──────── Passage for review
Forward Looking Statements
Certain statements in this communication regarding the proposed transaction between PartnerRe and AXIS are “forward-looking” statements. The words “anticipate,” “believe,” “ensure,” “expect,” “if,” “illustrative,” “intend,” “estimate,” “probable,” “project,” “forecasts,” “predict,” “outlook,” “aim,” “will,” “could,” “should,” “would,” “potential,” “may,” “might,” “anticipate,” “likely” “plan,” “positioned,” “strategy,” and similar expressions, and the negative thereof, are intended to identify forward-looking statements. These forward-looking statements, which are subject to risks, uncertainties and assumptions about PartnerRe and AXIS, may include projections of their respective future financial performance, their respective anticipated growth strategies and anticipated trends in their respective businesses. These statements are only predictions based on current expectations and projections about future events. There are important factors that could cause actual results, level of activity, performance or achievements to
differ materially from the results, level of activity, performance or achievements expressed or implied by the forward-looking statements, including the risk factors set forth in PartnerRe’s and AXIS’ most recent reports on Form 10-K, Form 10-Q and other documents on file with the SEC and the factors given below:
• | the failure to obtain the approval of shareholders of PartnerRe or AXIS in connection with the proposed transaction; |
• | the failure to consummate or delay in consummating the proposed transaction for other reasons; |
• | the timing to consummate the proposed transaction; |
• | the risk that a condition to closing of the proposed transaction may not be satisfied; |
• | the risk that a regulatory approval that may be required for the proposed transaction is delayed, is not obtained, or is obtained subject to conditions that are not anticipated; |
• | AXIS’ or PartnerRe’s ability to achieve the synergies and value creation contemplated by the proposed transaction; |
• | the ability of either PartnerRe or AXIS to effectively integrate their businesses; and |
• | the diversion of management time on transaction-related issues. |
PartnerRe’s forward-looking statements are based on assumptions that PartnerRe believes to be reasonable but that may not prove to be accurate. AXIS’ forward-looking statements are based on assumptions that AXIS believes to be reasonable but that may not prove to be accurate. Neither PartnerRe nor AXIS can guarantee future results, level of activity, performance or achievements. Moreover, neither PartnerRe nor AXIS assumes responsibility for the accuracy and completeness of any of these forward-looking statements. PartnerRe and AXIS assume no obligation to update or revise any forward-looking statements as a result of new information, future events or otherwise, except as may be required by law. Readers are cautioned not to place undue reliance on these forward-looking statements that speak only as of the date hereof.
────────────────
● **Directions for this task**: In one to three sentences, explain why the forward-looking statements notice says PartnerRe's and AXIS' forward-looking statements may not prove accurate. You will not need the rows.
──────── Material provided
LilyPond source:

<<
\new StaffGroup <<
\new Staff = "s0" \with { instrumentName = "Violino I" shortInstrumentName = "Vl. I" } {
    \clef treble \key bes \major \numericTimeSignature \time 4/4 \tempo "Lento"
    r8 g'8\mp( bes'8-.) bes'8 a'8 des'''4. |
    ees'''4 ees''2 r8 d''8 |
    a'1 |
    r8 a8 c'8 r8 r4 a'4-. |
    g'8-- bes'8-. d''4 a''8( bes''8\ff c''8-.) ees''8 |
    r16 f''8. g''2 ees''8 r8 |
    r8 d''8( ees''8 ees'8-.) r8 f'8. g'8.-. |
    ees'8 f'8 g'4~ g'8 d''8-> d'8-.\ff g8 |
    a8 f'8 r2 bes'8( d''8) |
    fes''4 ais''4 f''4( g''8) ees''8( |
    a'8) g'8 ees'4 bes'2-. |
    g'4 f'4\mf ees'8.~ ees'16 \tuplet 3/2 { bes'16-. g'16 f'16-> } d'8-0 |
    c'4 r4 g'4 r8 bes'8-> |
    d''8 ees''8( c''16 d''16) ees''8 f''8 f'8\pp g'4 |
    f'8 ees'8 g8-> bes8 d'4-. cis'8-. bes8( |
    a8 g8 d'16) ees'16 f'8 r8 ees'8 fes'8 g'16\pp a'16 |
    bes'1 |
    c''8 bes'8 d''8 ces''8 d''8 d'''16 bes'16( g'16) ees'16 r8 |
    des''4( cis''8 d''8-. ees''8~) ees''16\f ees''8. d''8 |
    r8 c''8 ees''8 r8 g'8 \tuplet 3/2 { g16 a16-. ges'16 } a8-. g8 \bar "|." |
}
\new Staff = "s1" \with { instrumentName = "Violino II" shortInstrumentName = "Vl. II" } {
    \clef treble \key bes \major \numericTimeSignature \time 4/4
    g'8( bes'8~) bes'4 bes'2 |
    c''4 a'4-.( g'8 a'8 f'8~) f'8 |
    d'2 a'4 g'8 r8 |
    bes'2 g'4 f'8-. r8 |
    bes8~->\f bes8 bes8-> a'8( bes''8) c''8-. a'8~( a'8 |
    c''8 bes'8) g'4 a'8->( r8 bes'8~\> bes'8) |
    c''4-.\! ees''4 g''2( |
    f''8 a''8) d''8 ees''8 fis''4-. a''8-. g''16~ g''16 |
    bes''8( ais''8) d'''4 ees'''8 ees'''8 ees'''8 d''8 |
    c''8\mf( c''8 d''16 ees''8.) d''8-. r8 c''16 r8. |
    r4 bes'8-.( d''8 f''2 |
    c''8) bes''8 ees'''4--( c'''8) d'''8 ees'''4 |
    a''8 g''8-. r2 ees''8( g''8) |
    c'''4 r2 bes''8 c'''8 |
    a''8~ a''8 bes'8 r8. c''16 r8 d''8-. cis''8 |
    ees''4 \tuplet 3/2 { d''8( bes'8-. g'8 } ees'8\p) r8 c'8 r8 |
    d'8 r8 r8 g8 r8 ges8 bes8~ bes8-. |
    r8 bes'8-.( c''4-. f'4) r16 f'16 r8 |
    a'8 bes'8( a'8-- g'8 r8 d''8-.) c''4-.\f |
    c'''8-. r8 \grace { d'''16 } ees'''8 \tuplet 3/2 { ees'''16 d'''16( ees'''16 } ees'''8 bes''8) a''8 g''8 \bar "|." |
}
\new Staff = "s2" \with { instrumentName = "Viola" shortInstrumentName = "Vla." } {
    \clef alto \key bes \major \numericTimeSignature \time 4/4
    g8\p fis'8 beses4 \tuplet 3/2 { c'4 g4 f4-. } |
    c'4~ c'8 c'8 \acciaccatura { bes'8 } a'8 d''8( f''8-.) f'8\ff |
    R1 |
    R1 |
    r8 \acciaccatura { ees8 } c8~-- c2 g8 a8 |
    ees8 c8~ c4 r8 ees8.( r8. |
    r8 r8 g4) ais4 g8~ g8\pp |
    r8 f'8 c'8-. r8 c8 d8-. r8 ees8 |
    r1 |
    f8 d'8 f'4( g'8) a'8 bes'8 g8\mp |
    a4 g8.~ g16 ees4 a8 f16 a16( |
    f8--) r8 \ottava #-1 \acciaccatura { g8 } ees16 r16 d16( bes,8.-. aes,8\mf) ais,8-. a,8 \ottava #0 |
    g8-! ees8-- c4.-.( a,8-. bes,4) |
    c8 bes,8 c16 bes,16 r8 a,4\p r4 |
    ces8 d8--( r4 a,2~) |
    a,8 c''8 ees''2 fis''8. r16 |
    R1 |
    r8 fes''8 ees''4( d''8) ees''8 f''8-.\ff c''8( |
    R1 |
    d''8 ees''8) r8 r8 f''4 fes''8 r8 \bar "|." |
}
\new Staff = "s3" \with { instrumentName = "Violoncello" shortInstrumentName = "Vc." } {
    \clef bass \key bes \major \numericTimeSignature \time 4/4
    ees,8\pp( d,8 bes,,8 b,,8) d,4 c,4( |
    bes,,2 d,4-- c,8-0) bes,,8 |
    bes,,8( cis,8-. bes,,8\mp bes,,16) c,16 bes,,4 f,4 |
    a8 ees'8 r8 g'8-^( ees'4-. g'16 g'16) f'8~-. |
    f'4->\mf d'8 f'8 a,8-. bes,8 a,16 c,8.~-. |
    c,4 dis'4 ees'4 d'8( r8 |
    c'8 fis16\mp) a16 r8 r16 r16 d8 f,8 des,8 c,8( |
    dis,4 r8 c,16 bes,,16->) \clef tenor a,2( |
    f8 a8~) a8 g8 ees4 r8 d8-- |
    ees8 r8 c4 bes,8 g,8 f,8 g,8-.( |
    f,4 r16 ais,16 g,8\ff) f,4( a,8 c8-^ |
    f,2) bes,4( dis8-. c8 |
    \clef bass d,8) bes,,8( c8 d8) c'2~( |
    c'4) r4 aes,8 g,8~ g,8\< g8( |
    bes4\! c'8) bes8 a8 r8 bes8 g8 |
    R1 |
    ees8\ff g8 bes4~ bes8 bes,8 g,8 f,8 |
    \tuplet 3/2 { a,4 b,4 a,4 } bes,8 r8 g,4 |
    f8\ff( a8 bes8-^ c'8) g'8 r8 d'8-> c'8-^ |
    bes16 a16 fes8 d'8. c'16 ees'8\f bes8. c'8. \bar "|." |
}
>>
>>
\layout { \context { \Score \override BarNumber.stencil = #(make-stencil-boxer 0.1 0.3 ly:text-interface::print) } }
────────────────
● **Solution below**: The statements are only predictions based on current expectations and projections about future events. Each company bases its statements on assumptions it believes to be reasonable, but those assumptions may not prove to be accurate.